공유

Bab 7

작가: Vannisa
Baru saja Maggie membuka pintu dan masuk, sebuah tamparan keras sudah mendarat di wajahnya. Rasa perihnya langsung menyengat kulit.

Maggie terhuyung mundur dengan wajah terteleng. Tatapannya jatuh pada sosok ibu dan putrinya yang duduk dengan intim di sofa.

Aurel menangis terisak-isak sambil meringkuk di pelukan Nancy. Kabar tentang dirinya yang diusir pengawal Keluarga Devantara telah tersebar ke seluruh lingkaran sosial Kota Jostam.

Tidak sanggup menerima penghinaan ini, Aurel segera pulang.

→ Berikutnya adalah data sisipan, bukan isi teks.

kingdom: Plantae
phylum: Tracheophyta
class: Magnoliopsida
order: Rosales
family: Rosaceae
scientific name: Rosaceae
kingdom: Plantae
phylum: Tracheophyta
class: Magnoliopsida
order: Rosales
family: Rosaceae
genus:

Sambil menangis sedih, dia menceritakan semua yang terjadi, tidak lupa dengan membumbui setiap detailnya.

Ketika tatapan mereka bertemu, Maggie bisa melihat kilat puas dan provokasi di mata Aurel. Nancy, ibu kandungnya sendiri, hanya memasang ekspresi dingin, menatapnya dengan ekspresi jijik yang kentara.

"Anak haram siapa yang sedang kamu kandung?" bentak Gino dengan geram.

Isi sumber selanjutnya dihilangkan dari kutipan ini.